—¿Quieres que pilote yo un rato? —le ofreció Veronica a Sebastian por tercera vez.
Él no se había apartado del cuadro de mando desde que el avión había despegado, y de eso hacía ya varias horas.
—No. Ve a sentarte —le indicó Sebastian, repitiendo las mismas palabras que le había dicho en las dos ocasiones anteriores.
—Yo también sé pilotar un avión, papá insistió en enseñarnos de pequeñas —le dijo—. Puedo mantener el rumbo perfectamente y así tú puedes tumbarte un rato.
—No necesito tumbarme —respondió él y entonces, levantó una mano y se bajó el cuello del jersey—. ¿Acaso te has olvidado de esto? —Le enseñó la marca del ejército de las sombras.
—No, no me he olvidado, pero no por los motivos que tú crees. Y no hace falta que sigas recordándomelo —añadió, enfadada—. Cualquiera diría que te sientes orgulloso de llevar esa marca. —Lo provocó y vio que él sujetaba el timón del avión con más fuerza. Mejor—. ¿Tienes hambre?
—No.
—¿Cuándo fue la última vez que comiste?
—¿Y tú?
—Eres imposible —dijo Veronica entre dientes.
—Lo mismo digo.
—Pues si no quieres ir a descansar un poco y tampoco quieres ir a comer algo, me quedaré aquí contigo —le comunicó, sentándose en el asiento del copiloto.

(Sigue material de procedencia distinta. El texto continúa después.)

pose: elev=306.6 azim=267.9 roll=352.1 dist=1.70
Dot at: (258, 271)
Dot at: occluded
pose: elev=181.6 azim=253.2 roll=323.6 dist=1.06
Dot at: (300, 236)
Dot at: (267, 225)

—Vuelve a la cabina de pasajeros.
—No.
—Como quieras.
—¿Te has dado cuenta de que te comportas como un niño pequeño?
—No es verdad.
—Sí lo es —afirmó ella con una sonrisa.
Sebastian se limitó a fijar la vista en el ordenador de a bordo y siguió ignorándola. Veronica le dio unos segundos de paz, pero no se fue a ninguna parte y siguió donde estaba. Habría podido volver a su asiento en la cabina de pasajeros, pero Dominic es taba descansando y la verdad era que quería hablar a solas con el exsoldado desde que éste les había confesado la verdad. Veronica sintió el dolor y la vergüenza que embargó a Sebastian cuando le contó a su mejor amigo, y probablemente uno de los pocos hombres a los que respetaba de verdad, que se había convertido en esclavo de su mayor enemigo. Y después, cuando terminó de contarles lo sucedido, también sintió la resignación que lo embargó y, aunque nada le habría gustado más que entrar en su mente y quitarle parte de esa pena, no lo hizo porque sabía que Sebastian no iba a permitírselo y también porque sabía que él todavía necesitaba su orgullo para seguir adelante.

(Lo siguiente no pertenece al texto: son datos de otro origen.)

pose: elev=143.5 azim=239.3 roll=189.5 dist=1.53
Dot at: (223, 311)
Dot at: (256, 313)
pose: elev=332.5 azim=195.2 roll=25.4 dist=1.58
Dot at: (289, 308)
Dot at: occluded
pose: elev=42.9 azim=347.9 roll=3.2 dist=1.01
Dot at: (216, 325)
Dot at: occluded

—Ese hombre del que nos hablaste, Elliot Montgomery, ¿de verdad cree que podéis dejar de ser soldados del ejército de las sombras?
Sebastian tardó unos segundos en contestar.
—No sé si lo cree de verdad, pero necesita creerlo —dijo al fin—. Elliot es muy reservado y desconozco su historia. No creo que ninguno de los demás la sepa, ni siquiera sé cuándo se convirtió en soldado ni cuándo escapó, pero fuera lo que fuese lo que hizo cuando Ezequiel le dio su sangre, lo ha marcado para siempre.
—¿Y a ti no?
—Yo ya había cometido atrocidades antes de convertirme en soldado del ejército de las sombras; que estuviesen amparadas por una orden que había dado algún tipo sentado en algún despacho no cambia las cosas.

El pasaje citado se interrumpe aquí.